REQUIREMENT »
Before you write out the listing, remove the pictures; everything else stays exactly as it is.

SUPPLIED DATA »
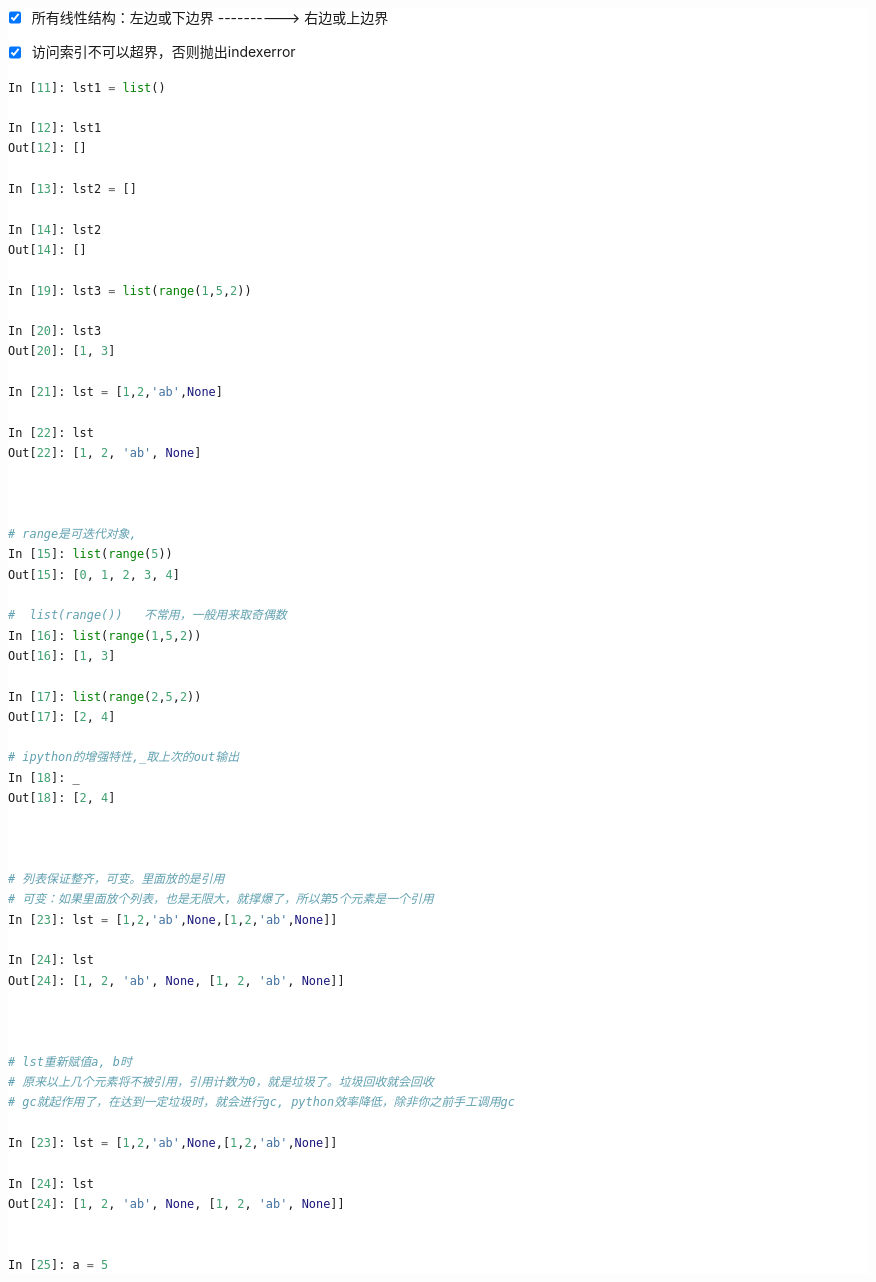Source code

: - [x] 所有线性结构：左边或下边界     ----------> 右边或上边界
- [x] 访问索引不可以超界，否则抛出indexerror



```python
In [11]: lst1 = list()

In [12]: lst1
Out[12]: []

In [13]: lst2 = []

In [14]: lst2
Out[14]: []

In [19]: lst3 = list(range(1,5,2))

In [20]: lst3
Out[20]: [1, 3]

In [21]: lst = [1,2,'ab',None]

In [22]: lst
Out[22]: [1, 2, 'ab', None]

    
    
# range是可迭代对象, 
In [15]: list(range(5))
Out[15]: [0, 1, 2, 3, 4]

#  list(range())   不常用，一般用来取奇偶数
In [16]: list(range(1,5,2))
Out[16]: [1, 3]

In [17]: list(range(2,5,2))
Out[17]: [2, 4]

# ipython的增强特性,_取上次的out输出
In [18]: _
Out[18]: [2, 4]
    

    
# 列表保证整齐，可变。里面放的是引用
# 可变：如果里面放个列表，也是无限大，就撑爆了，所以第5个元素是一个引用
In [23]: lst = [1,2,'ab',None,[1,2,'ab',None]]

In [24]: lst
Out[24]: [1, 2, 'ab', None, [1, 2, 'ab', None]]

    
    
# lst重新赋值a, b时
# 原来以上几个元素将不被引用，引用计数为0，就是垃圾了。垃圾回收就会回收
# gc就起作用了，在达到一定垃圾时，就会进行gc, python效率降低，除非你之前手工调用gc

In [23]: lst = [1,2,'ab',None,[1,2,'ab',None]]

In [24]: lst
Out[24]: [1, 2, 'ab', None, [1, 2, 'ab', None]]


In [25]: a = 5
```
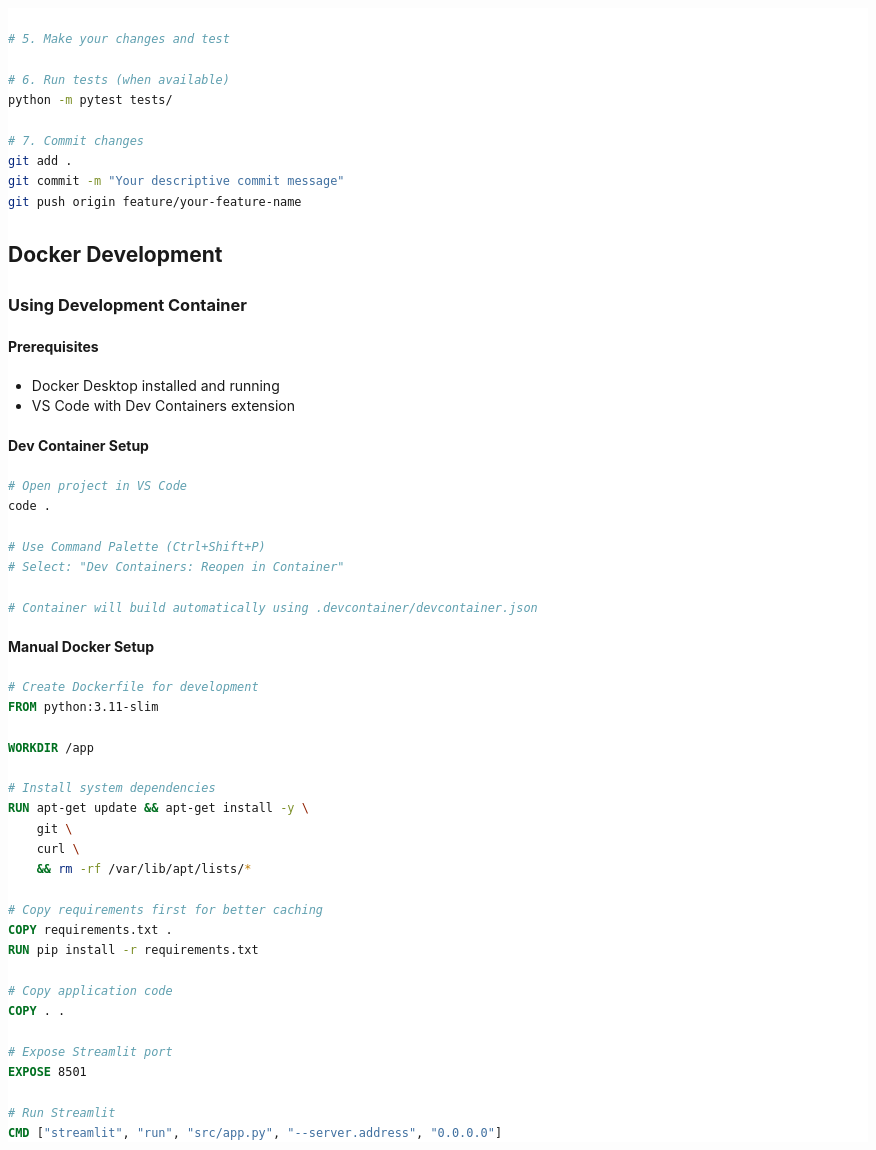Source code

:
 ```bash

# 5. Make your changes and test

# 6. Run tests (when available)
python -m pytest tests/

# 7. Commit changes
git add .
git commit -m "Your descriptive commit message"
git push origin feature/your-feature-name
```

## Docker Development

### Using Development Container

#### Prerequisites
- Docker Desktop installed and running
- VS Code with Dev Containers extension

#### Dev Container Setup
```bash
# Open project in VS Code
code .

# Use Command Palette (Ctrl+Shift+P)
# Select: "Dev Containers: Reopen in Container"

# Container will build automatically using .devcontainer/devcontainer.json
```

#### Manual Docker Setup
```dockerfile
# Create Dockerfile for development
FROM python:3.11-slim

WORKDIR /app

# Install system dependencies
RUN apt-get update && apt-get install -y \
    git \
    curl \
    && rm -rf /var/lib/apt/lists/*

# Copy requirements first for better caching
COPY requirements.txt .
RUN pip install -r requirements.txt

# Copy application code
COPY . .

# Expose Streamlit port
EXPOSE 8501

# Run Streamlit
CMD ["streamlit", "run", "src/app.py", "--server.address", "0.0.0.0"]
```
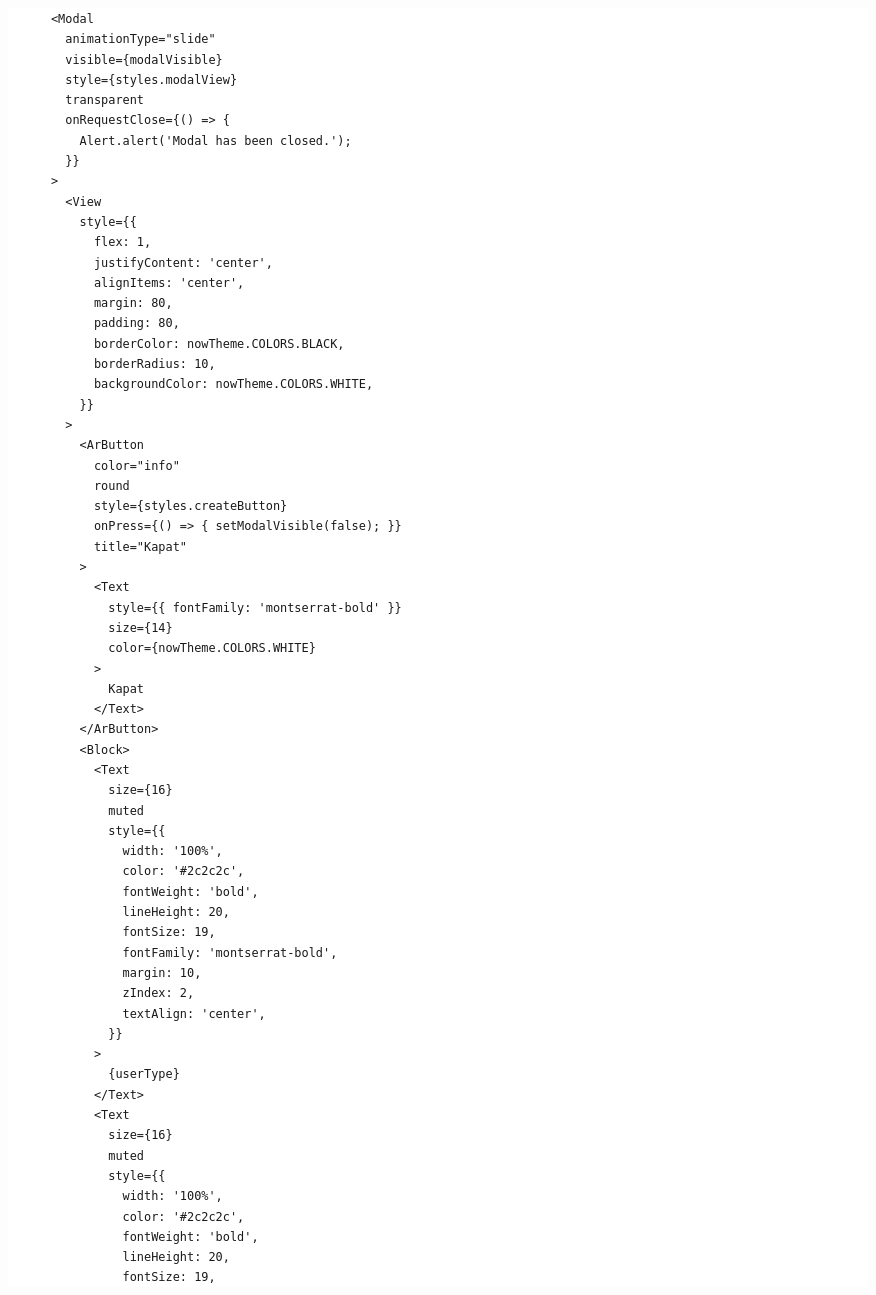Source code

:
 ```
      <Modal
        animationType="slide"
        visible={modalVisible}
        style={styles.modalView}
        transparent
        onRequestClose={() => {
          Alert.alert('Modal has been closed.');
        }}
      >
        <View
          style={{
            flex: 1,
            justifyContent: 'center',
            alignItems: 'center',
            margin: 80,
            padding: 80,
            borderColor: nowTheme.COLORS.BLACK,
            borderRadius: 10,
            backgroundColor: nowTheme.COLORS.WHITE,
          }}
        >
          <ArButton
            color="info"
            round
            style={styles.createButton}
            onPress={() => { setModalVisible(false); }}
            title="Kapat"
          >
            <Text
              style={{ fontFamily: 'montserrat-bold' }}
              size={14}
              color={nowTheme.COLORS.WHITE}
            >
              Kapat
            </Text>
          </ArButton>
          <Block>
            <Text
              size={16}
              muted
              style={{
                width: '100%',
                color: '#2c2c2c',
                fontWeight: 'bold',
                lineHeight: 20,
                fontSize: 19,
                fontFamily: 'montserrat-bold',
                margin: 10,
                zIndex: 2,
                textAlign: 'center',
              }}
            >
              {userType}
            </Text>
            <Text
              size={16}
              muted
              style={{
                width: '100%',
                color: '#2c2c2c',
                fontWeight: 'bold',
                lineHeight: 20,
                fontSize: 19,
```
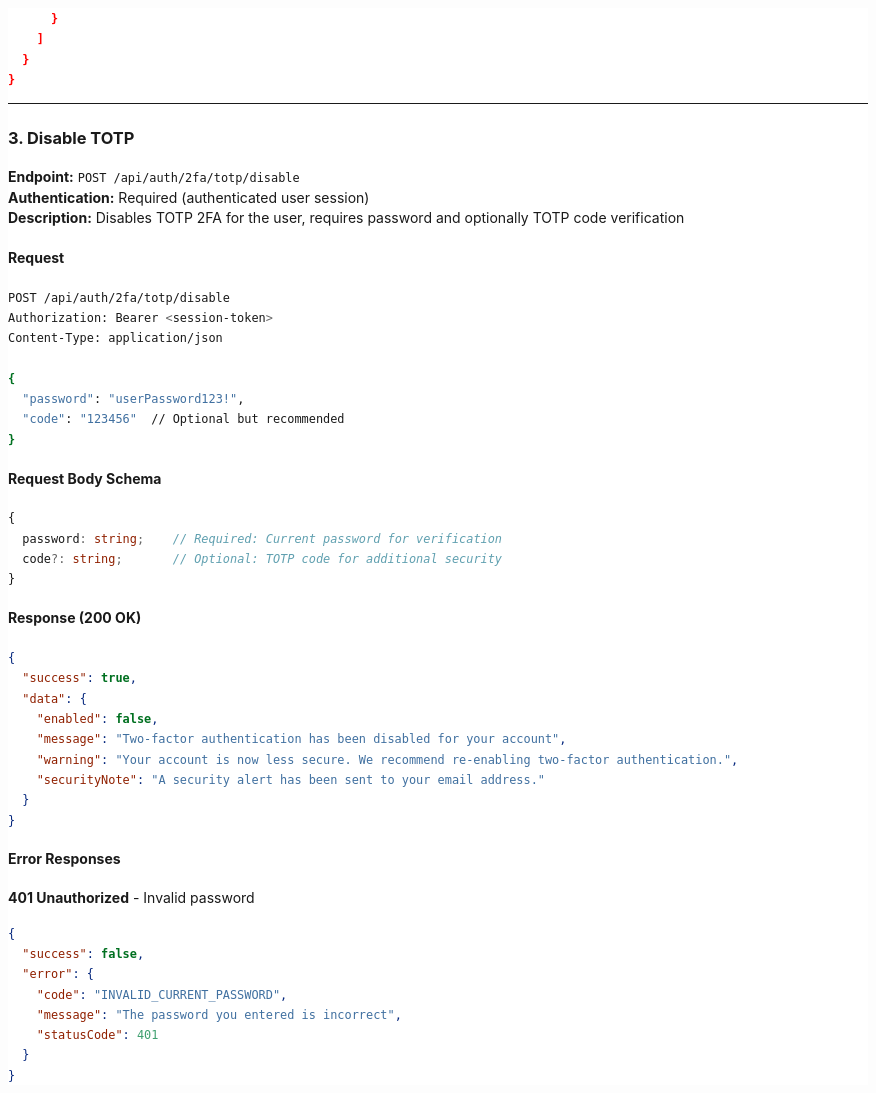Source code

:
 ```json
      }
    ]
  }
}
```

---

### 3. Disable TOTP
**Endpoint:** `POST /api/auth/2fa/totp/disable`  
**Authentication:** Required (authenticated user session)  
**Description:** Disables TOTP 2FA for the user, requires password and optionally TOTP code verification

#### Request
```bash
POST /api/auth/2fa/totp/disable
Authorization: Bearer <session-token>
Content-Type: application/json

{
  "password": "userPassword123!",
  "code": "123456"  // Optional but recommended
}
```

#### Request Body Schema
```typescript
{
  password: string;    // Required: Current password for verification
  code?: string;       // Optional: TOTP code for additional security
}
```

#### Response (200 OK)
```json
{
  "success": true,
  "data": {
    "enabled": false,
    "message": "Two-factor authentication has been disabled for your account",
    "warning": "Your account is now less secure. We recommend re-enabling two-factor authentication.",
    "securityNote": "A security alert has been sent to your email address."
  }
}
```

#### Error Responses

**401 Unauthorized** - Invalid password
```json
{
  "success": false,
  "error": {
    "code": "INVALID_CURRENT_PASSWORD",
    "message": "The password you entered is incorrect",
    "statusCode": 401
  }
}
```
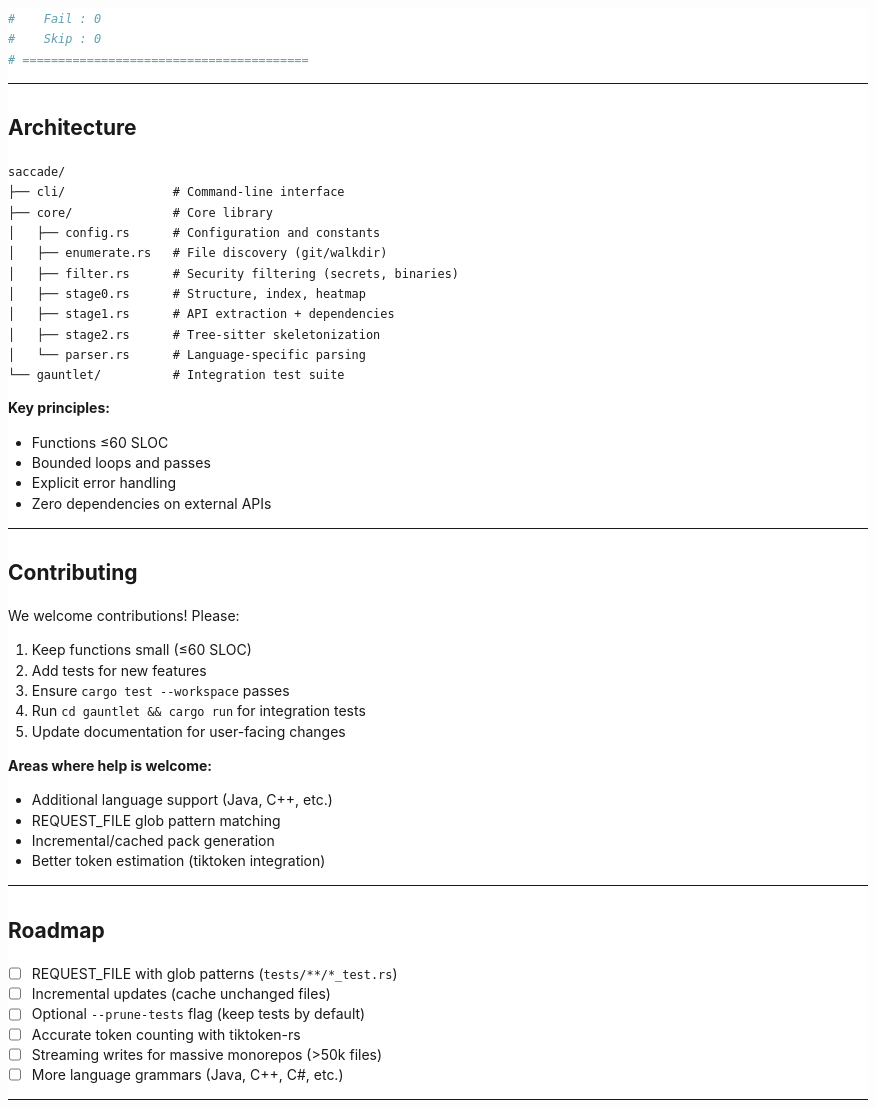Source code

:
 ```bash
#    Fail : 0
#    Skip : 0
# ========================================
```

---

## Architecture

```
saccade/
├── cli/               # Command-line interface
├── core/              # Core library
│   ├── config.rs      # Configuration and constants
│   ├── enumerate.rs   # File discovery (git/walkdir)
│   ├── filter.rs      # Security filtering (secrets, binaries)
│   ├── stage0.rs      # Structure, index, heatmap
│   ├── stage1.rs      # API extraction + dependencies
│   ├── stage2.rs      # Tree-sitter skeletonization
│   └── parser.rs      # Language-specific parsing
└── gauntlet/          # Integration test suite
```

**Key principles:**
- Functions ≤60 SLOC
- Bounded loops and passes
- Explicit error handling
- Zero dependencies on external APIs

---

## Contributing

We welcome contributions! Please:

1. Keep functions small (≤60 SLOC)
2. Add tests for new features
3. Ensure `cargo test --workspace` passes
4. Run `cd gauntlet && cargo run` for integration tests
5. Update documentation for user-facing changes

**Areas where help is welcome:**
- Additional language support (Java, C++, etc.)
- REQUEST_FILE glob pattern matching
- Incremental/cached pack generation
- Better token estimation (tiktoken integration)

---

## Roadmap

- [ ] REQUEST_FILE with glob patterns (`tests/**/*_test.rs`)
- [ ] Incremental updates (cache unchanged files)
- [ ] Optional `--prune-tests` flag (keep tests by default)
- [ ] Accurate token counting with tiktoken-rs
- [ ] Streaming writes for massive monorepos (>50k files)
- [ ] More language grammars (Java, C++, C#, etc.)

---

OUTPUT BELOW »
Source code

: - [x] 所有线性结构：左边或下边界     ----------> 右边或上边界
- [x] 访问索引不可以超界，否则抛出indexerror



```python
In [11]: lst1 = list()

In [12]: lst1
Out[12]: []

In [13]: lst2 = []

In [14]: lst2
Out[14]: []

In [19]: lst3 = list(range(1,5,2))

In [20]: lst3
Out[20]: [1, 3]

In [21]: lst = [1,2,'ab',None]

In [22]: lst
Out[22]: [1, 2, 'ab', None]

    
    
# range是可迭代对象, 
In [15]: list(range(5))
Out[15]: [0, 1, 2, 3, 4]

#  list(range())   不常用，一般用来取奇偶数
In [16]: list(range(1,5,2))
Out[16]: [1, 3]

In [17]: list(range(2,5,2))
Out[17]: [2, 4]

# ipython的增强特性,_取上次的out输出
In [18]: _
Out[18]: [2, 4]
    

    
# 列表保证整齐，可变。里面放的是引用
# 可变：如果里面放个列表，也是无限大，就撑爆了，所以第5个元素是一个引用
In [23]: lst = [1,2,'ab',None,[1,2,'ab',None]]

In [24]: lst
Out[24]: [1, 2, 'ab', None, [1, 2, 'ab', None]]

    
    
# lst重新赋值a, b时
# 原来以上几个元素将不被引用，引用计数为0，就是垃圾了。垃圾回收就会回收
# gc就起作用了，在达到一定垃圾时，就会进行gc, python效率降低，除非你之前手工调用gc

In [23]: lst = [1,2,'ab',None,[1,2,'ab',None]]

In [24]: lst
Out[24]: [1, 2, 'ab', None, [1, 2, 'ab', None]]


In [25]: a = 5
```
Source code

:
 ```bash

# 5. Make your changes and test

# 6. Run tests (when available)
python -m pytest tests/

# 7. Commit changes
git add .
git commit -m "Your descriptive commit message"
git push origin feature/your-feature-name
```

## Docker Development

### Using Development Container

#### Prerequisites
- Docker Desktop installed and running
- VS Code with Dev Containers extension

#### Dev Container Setup
```bash
# Open project in VS Code
code .

# Use Command Palette (Ctrl+Shift+P)
# Select: "Dev Containers: Reopen in Container"

# Container will build automatically using .devcontainer/devcontainer.json
```

#### Manual Docker Setup
```dockerfile
# Create Dockerfile for development
FROM python:3.11-slim

WORKDIR /app

# Install system dependencies
RUN apt-get update && apt-get install -y \
    git \
    curl \
    && rm -rf /var/lib/apt/lists/*

# Copy requirements first for better caching
COPY requirements.txt .
RUN pip install -r requirements.txt

# Copy application code
COPY . .

# Expose Streamlit port
EXPOSE 8501

# Run Streamlit
CMD ["streamlit", "run", "src/app.py", "--server.address", "0.0.0.0"]
```
Source code

:
 ```
      <Modal
        animationType="slide"
        visible={modalVisible}
        style={styles.modalView}
        transparent
        onRequestClose={() => {
          Alert.alert('Modal has been closed.');
        }}
      >
        <View
          style={{
            flex: 1,
            justifyContent: 'center',
            alignItems: 'center',
            margin: 80,
            padding: 80,
            borderColor: nowTheme.COLORS.BLACK,
            borderRadius: 10,
            backgroundColor: nowTheme.COLORS.WHITE,
          }}
        >
          <ArButton
            color="info"
            round
            style={styles.createButton}
            onPress={() => { setModalVisible(false); }}
            title="Kapat"
          >
            <Text
              style={{ fontFamily: 'montserrat-bold' }}
              size={14}
              color={nowTheme.COLORS.WHITE}
            >
              Kapat
            </Text>
          </ArButton>
          <Block>
            <Text
              size={16}
              muted
              style={{
                width: '100%',
                color: '#2c2c2c',
                fontWeight: 'bold',
                lineHeight: 20,
                fontSize: 19,
                fontFamily: 'montserrat-bold',
                margin: 10,
                zIndex: 2,
                textAlign: 'center',
              }}
            >
              {userType}
            </Text>
            <Text
              size={16}
              muted
              style={{
                width: '100%',
                color: '#2c2c2c',
                fontWeight: 'bold',
                lineHeight: 20,
                fontSize: 19,
```
Source code

:
 ```json
      }
    ]
  }
}
```

---

### 3. Disable TOTP
**Endpoint:** `POST /api/auth/2fa/totp/disable`  
**Authentication:** Required (authenticated user session)  
**Description:** Disables TOTP 2FA for the user, requires password and optionally TOTP code verification

#### Request
```bash
POST /api/auth/2fa/totp/disable
Authorization: Bearer <session-token>
Content-Type: application/json

{
  "password": "userPassword123!",
  "code": "123456"  // Optional but recommended
}
```

#### Request Body Schema
```typescript
{
  password: string;    // Required: Current password for verification
  code?: string;       // Optional: TOTP code for additional security
}
```

#### Response (200 OK)
```json
{
  "success": true,
  "data": {
    "enabled": false,
    "message": "Two-factor authentication has been disabled for your account",
    "warning": "Your account is now less secure. We recommend re-enabling two-factor authentication.",
    "securityNote": "A security alert has been sent to your email address."
  }
}
```

#### Error Responses

**401 Unauthorized** - Invalid password
```json
{
  "success": false,
  "error": {
    "code": "INVALID_CURRENT_PASSWORD",
    "message": "The password you entered is incorrect",
    "statusCode": 401
  }
}
```
Source code

:
 ```bash
#    Fail : 0
#    Skip : 0
# ========================================
```

---

## Architecture

```
saccade/
├── cli/               # Command-line interface
├── core/              # Core library
│   ├── config.rs      # Configuration and constants
│   ├── enumerate.rs   # File discovery (git/walkdir)
│   ├── filter.rs      # Security filtering (secrets, binaries)
│   ├── stage0.rs      # Structure, index, heatmap
│   ├── stage1.rs      # API extraction + dependencies
│   ├── stage2.rs      # Tree-sitter skeletonization
│   └── parser.rs      # Language-specific parsing
└── gauntlet/          # Integration test suite
```

**Key principles:**
- Functions ≤60 SLOC
- Bounded loops and passes
- Explicit error handling
- Zero dependencies on external APIs

---

## Contributing

We welcome contributions! Please:

1. Keep functions small (≤60 SLOC)
2. Add tests for new features
3. Ensure `cargo test --workspace` passes
4. Run `cd gauntlet && cargo run` for integration tests
5. Update documentation for user-facing changes

**Areas where help is welcome:**
- Additional language support (Java, C++, etc.)
- REQUEST_FILE glob pattern matching
- Incremental/cached pack generation
- Better token estimation (tiktoken integration)

---

## Roadmap

- [ ] REQUEST_FILE with glob patterns (`tests/**/*_test.rs`)
- [ ] Incremental updates (cache unchanged files)
- [ ] Optional `--prune-tests` flag (keep tests by default)
- [ ] Accurate token counting with tiktoken-rs
- [ ] Streaming writes for massive monorepos (>50k files)
- [ ] More language grammars (Java, C++, C#, etc.)

---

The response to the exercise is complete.